C’è una roccaforte difficile da espugnare e c’è un castello da cui sembra impossibile evadere. Questa è Melilla, di una bellezza rigorosa e impenetrabile, nelle immagini del film di Sylvain George, un secondo affondo su un territorio nevralgico per le politiche europee sull’immigrazione dopo Nuit obscure – Feuillets sauvages (Les brûlants, les obstinés), presentato l’anno scorso Fuori concorso a Locarno. Se il primo documentario si offriva come un affresco sulla complessa situazione geopolitica, raccontando attraverso vari volti lo stato in cui si trovano intrappolati gli uomini che stanno cercando di passare il confine verso l’Europa, questo secondo movimento si concentra sulle storie dei minori. Un gruppo di ragazzi, a guardarli bene bambini, che vivono soli per le strade di Melilla: il tempo in cui ci sono arrivati è ormai imprecisato, troppo per non essersi in qualche modo organizzati, troppo poco per aver abbandonato l’idea di continuare il loro viaggio. Le giornate si susseguono identiche tra il trovare qualcosa da mangiare, farsi un tuffo in mare, cercare la maniera per superare il confine e poi sistemarsi per la notte, recuperando le coperte in anfratti insospettabili.
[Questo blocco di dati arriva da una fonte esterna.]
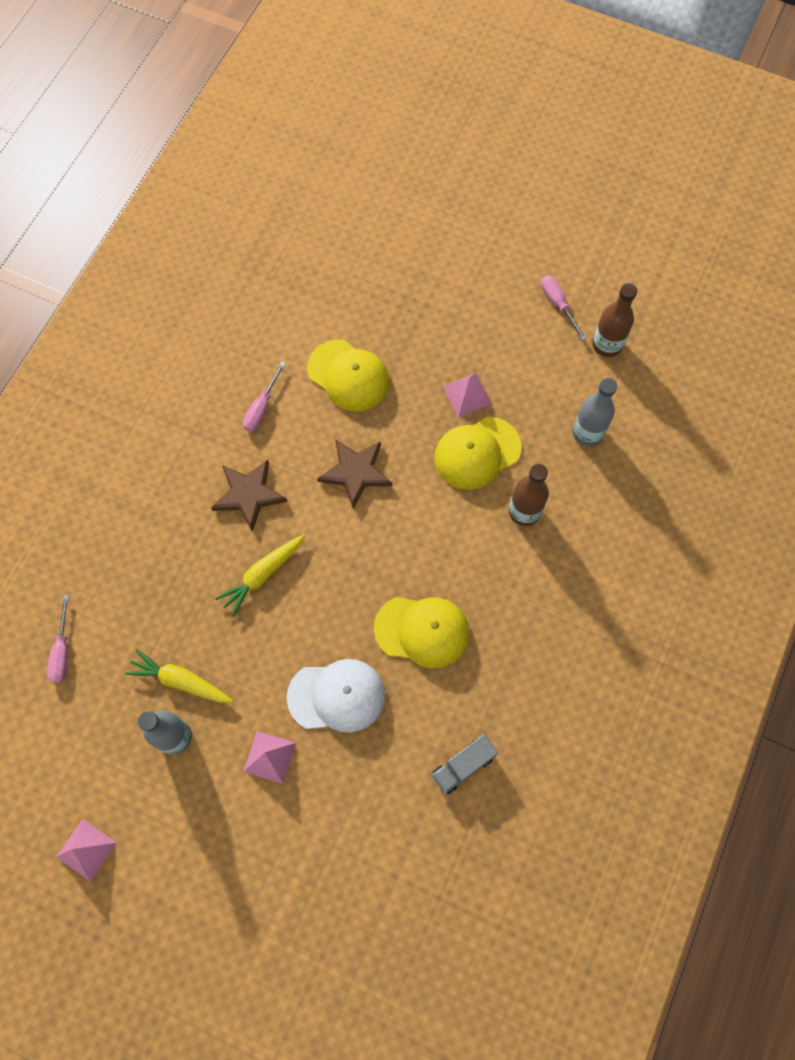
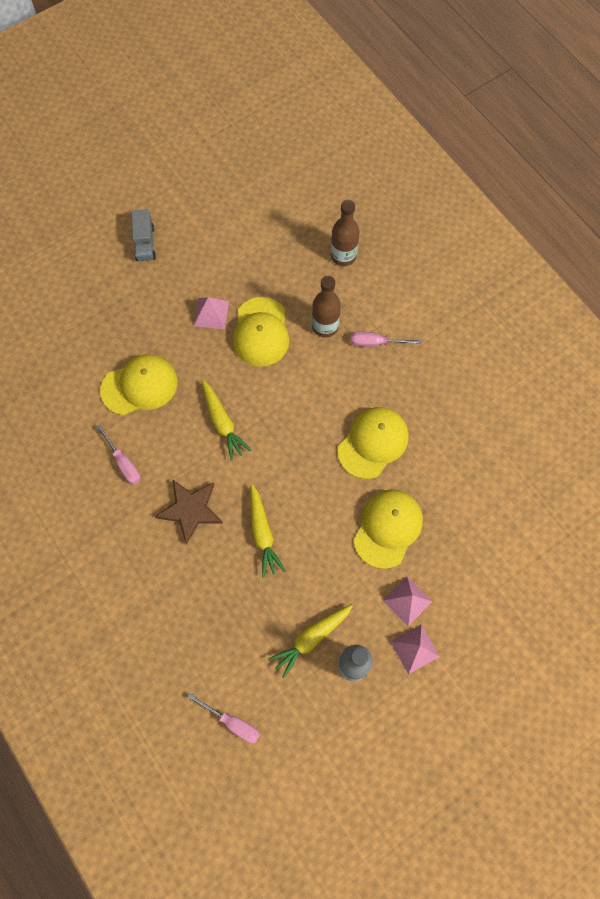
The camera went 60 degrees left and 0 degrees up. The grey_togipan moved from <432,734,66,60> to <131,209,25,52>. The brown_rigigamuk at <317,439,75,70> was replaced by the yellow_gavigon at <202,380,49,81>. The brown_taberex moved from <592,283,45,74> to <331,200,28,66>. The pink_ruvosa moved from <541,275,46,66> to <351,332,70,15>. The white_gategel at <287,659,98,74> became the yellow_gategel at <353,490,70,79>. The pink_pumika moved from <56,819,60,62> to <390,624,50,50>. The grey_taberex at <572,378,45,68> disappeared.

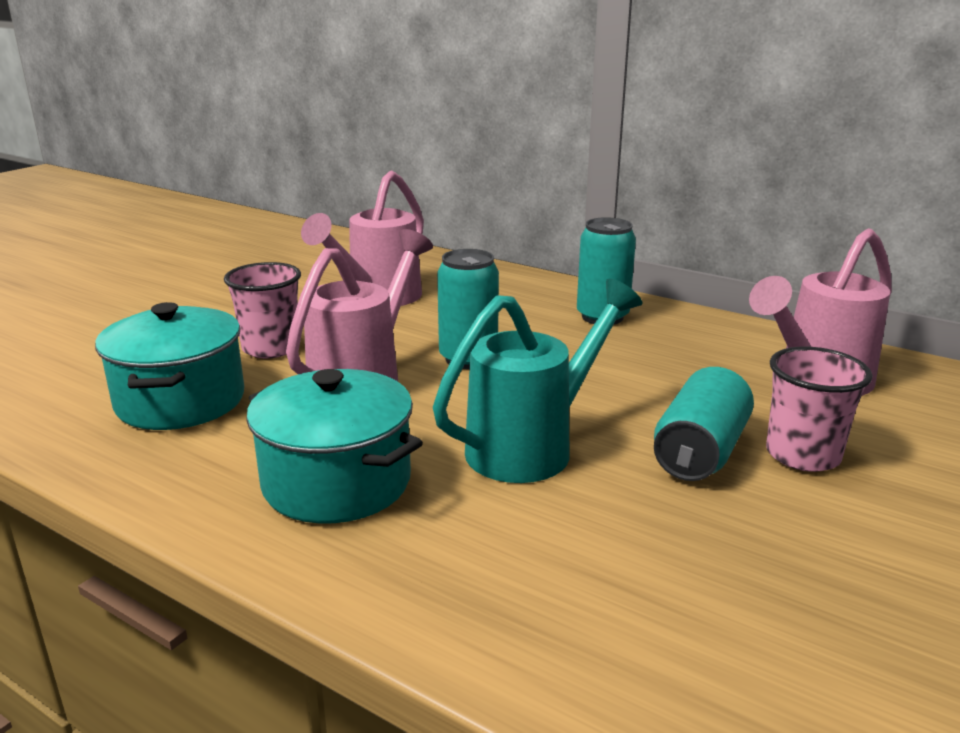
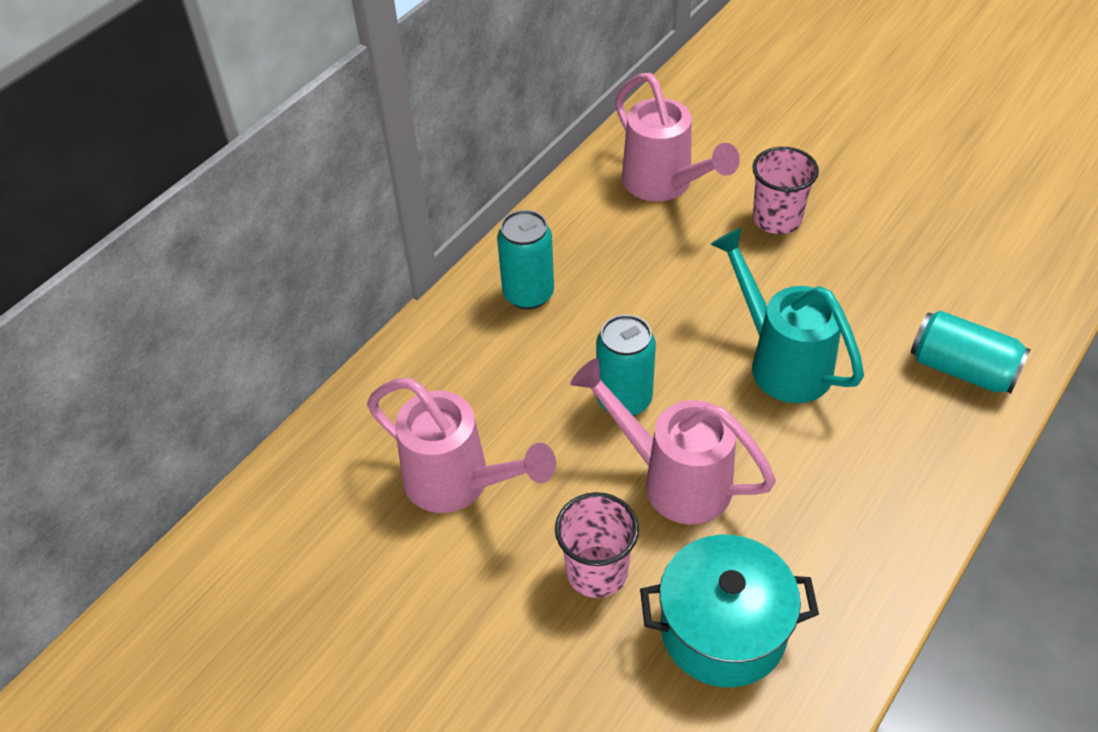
The camera went 85 degrees left and 25 degrees up. The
Nel gruppo si è creata una forma di coesione, una fratellanza che li porta a condividere memorie dolorose e traumi che sarà difficile superare. Si litiga, talvolta la tensione sale, l’abbraccio si trasforma in scontro, cellule eversive all’interno di una città apparentemente immobile, incapace di accogliere il dolore che la sta attraversando.
Trabocca di rabbia la fortezza di Melilla, una forza che sembra capace di farla esplodere, nel guizzo della corsa dei ragazzi, nel loro liberarsi nelle onde come spuma di mare. Si perdono nelle immagini digitali dei loro cellulari, ritrovandosi poi nella parola poetica: un testo di grande potenza, composto da loro, alla fine di questo viaggio che li porterà nelle strade di una grande città europea. Ugualmente invisibili, possibili pietre che fanno saltare un ingranaggio, possibili futuri cittadini da cui apprendere una nuova umanità.
In una ricerca durata cinque anni, in uno stare al loro fianco anche nelle situazioni più estreme, il cineasta francese Sylvain George cede il passo ai suoi piccoli protagonisti, il suo cinema dialettico si apre a una forma di pedinamento che trova nuovi tempi e associazioni visive per raccontare i giovani, il loro ignobile presente e la loro speranza verso un futuro migliore.